# Brief
Print all the data that follows exactly, images excluded.

(Extracted data entries)
------------------------------------------------------------------------

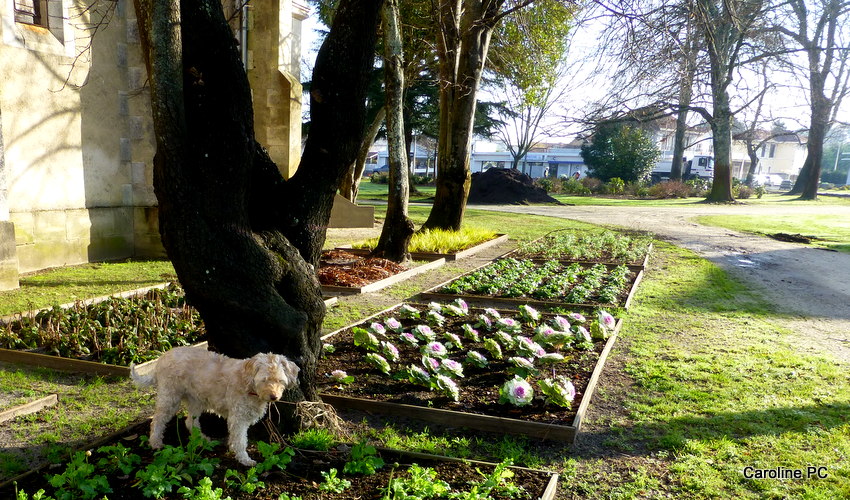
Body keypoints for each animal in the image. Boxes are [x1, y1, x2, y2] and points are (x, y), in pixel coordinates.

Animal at [131, 346, 300, 466]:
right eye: (264, 380)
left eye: (280, 380)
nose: (274, 397)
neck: (248, 383)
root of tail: (162, 358)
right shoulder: (238, 418)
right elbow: (241, 441)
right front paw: (244, 459)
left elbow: (237, 438)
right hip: (170, 398)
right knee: (157, 421)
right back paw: (155, 443)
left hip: (196, 400)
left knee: (190, 422)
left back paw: (202, 439)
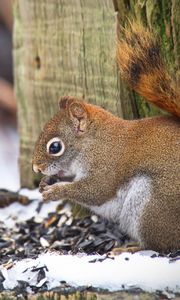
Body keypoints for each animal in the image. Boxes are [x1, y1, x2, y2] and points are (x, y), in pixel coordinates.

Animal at [32, 21, 180, 253]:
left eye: (55, 147)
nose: (36, 168)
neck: (95, 142)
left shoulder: (108, 164)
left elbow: (95, 190)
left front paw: (55, 191)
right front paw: (47, 181)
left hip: (153, 206)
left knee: (163, 245)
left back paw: (132, 248)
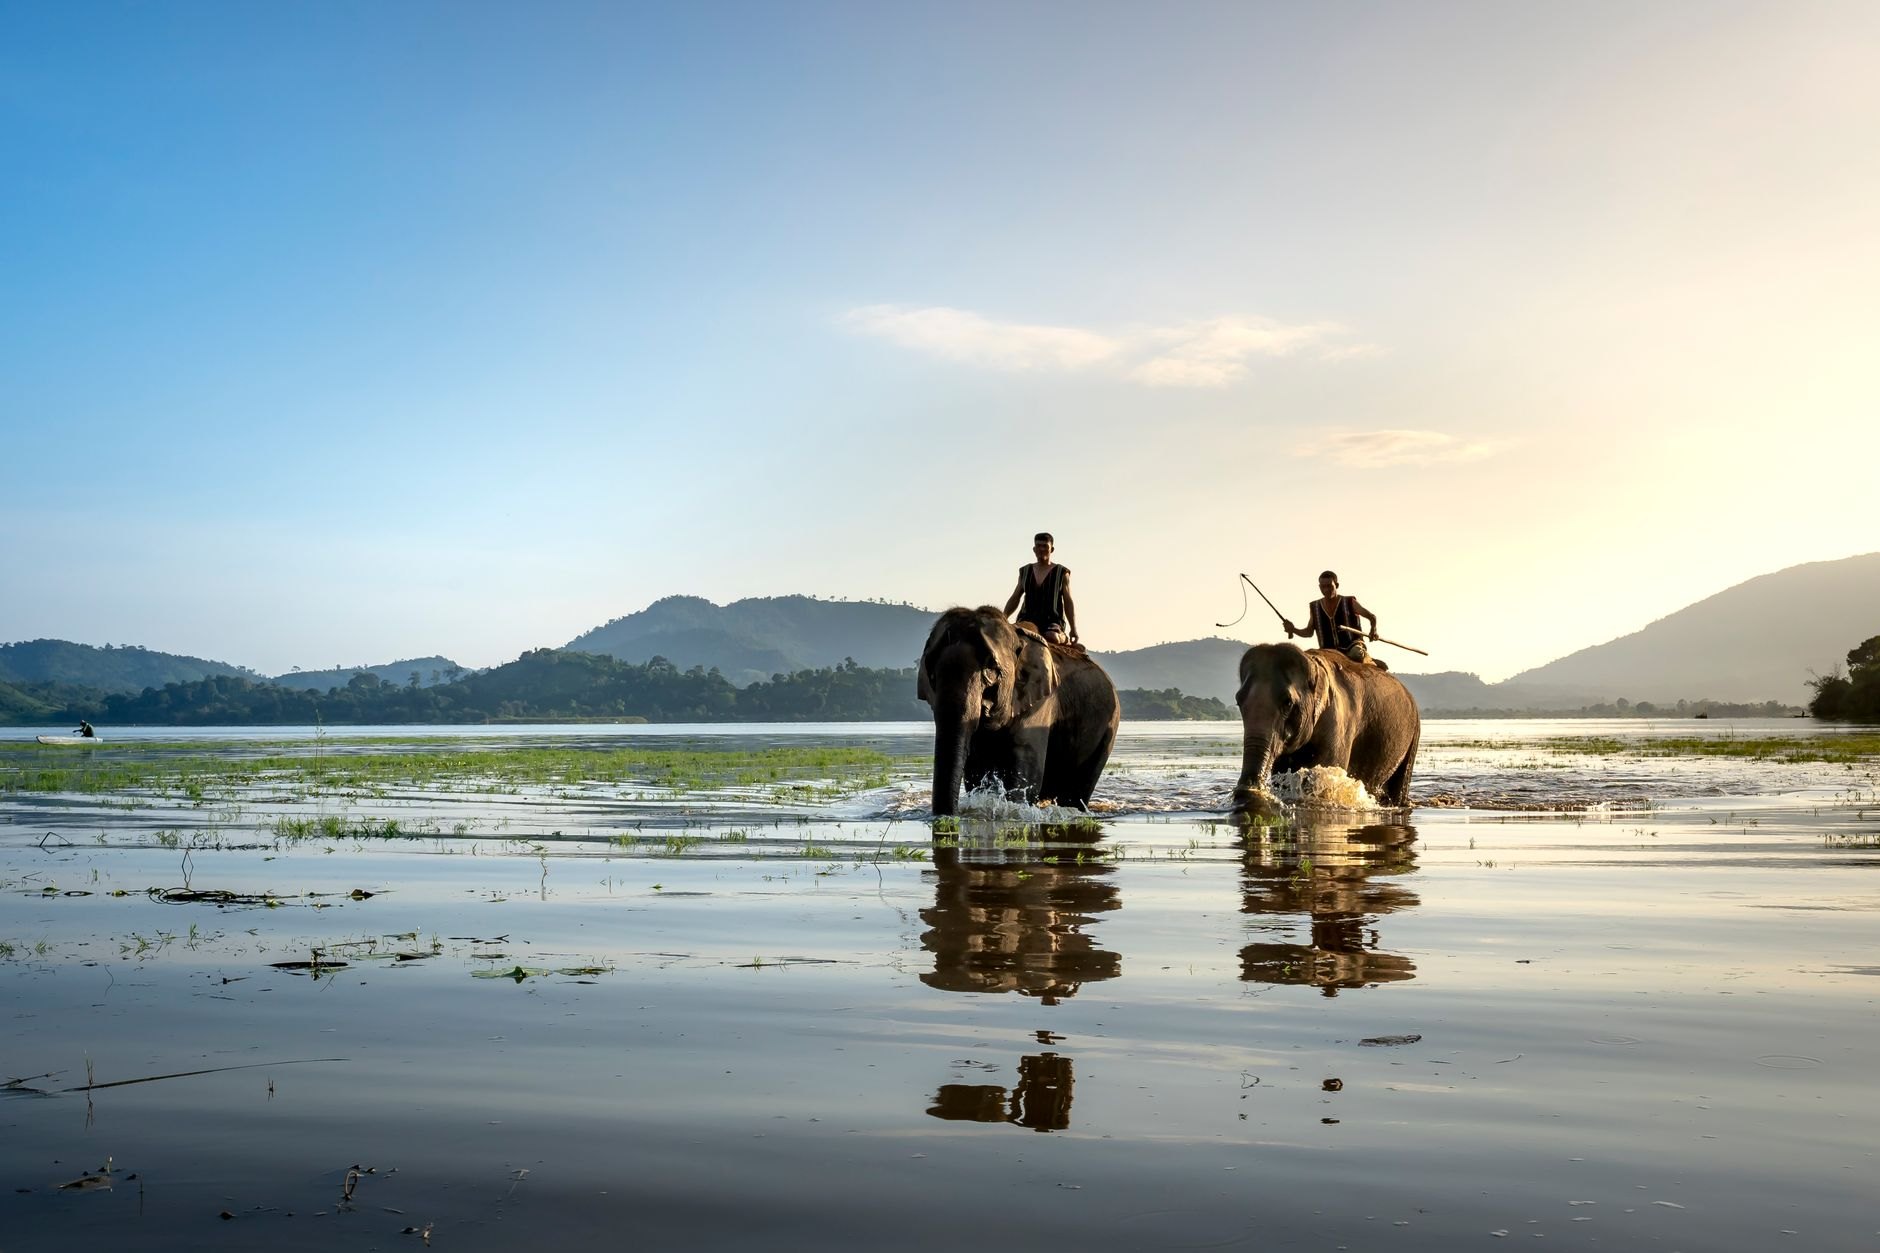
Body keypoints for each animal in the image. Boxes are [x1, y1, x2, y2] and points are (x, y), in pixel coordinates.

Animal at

------------------------------------------------------------------------

# Solution for this problem
Body keypoints for each animal in the image. Boxes are [x1, y1, x2, y2] and points are (x, y), in pixel coordinates.

Animal at [131, 346, 300, 466]:
right eye: (264, 380)
left eye: (280, 380)
nose: (274, 397)
neck: (248, 383)
root of tail: (162, 358)
right shoulder: (238, 418)
right elbow: (241, 441)
right front paw: (244, 459)
left elbow: (237, 438)
right hip: (170, 398)
right knee: (157, 421)
right back paw: (155, 443)
left hip: (196, 400)
left knee: (190, 422)
left back paw: (202, 439)
Body keypoints for each animal in the image. Boxes are [x1, y1, x2, y2] and points are (x, y), in pixel coordinates.

Animal at [32, 21, 180, 253]:
left eye: (55, 147)
nose: (36, 168)
neck: (95, 142)
left shoulder: (108, 164)
left elbow: (95, 190)
left front paw: (55, 191)
right front paw: (47, 181)
left hip: (153, 206)
left knee: (163, 245)
left back paw: (132, 248)
Body keypoints for each animal in the image. Boxes are [x1, y1, x2, y2] and points are (x, y), in pixel coordinates.

Animal at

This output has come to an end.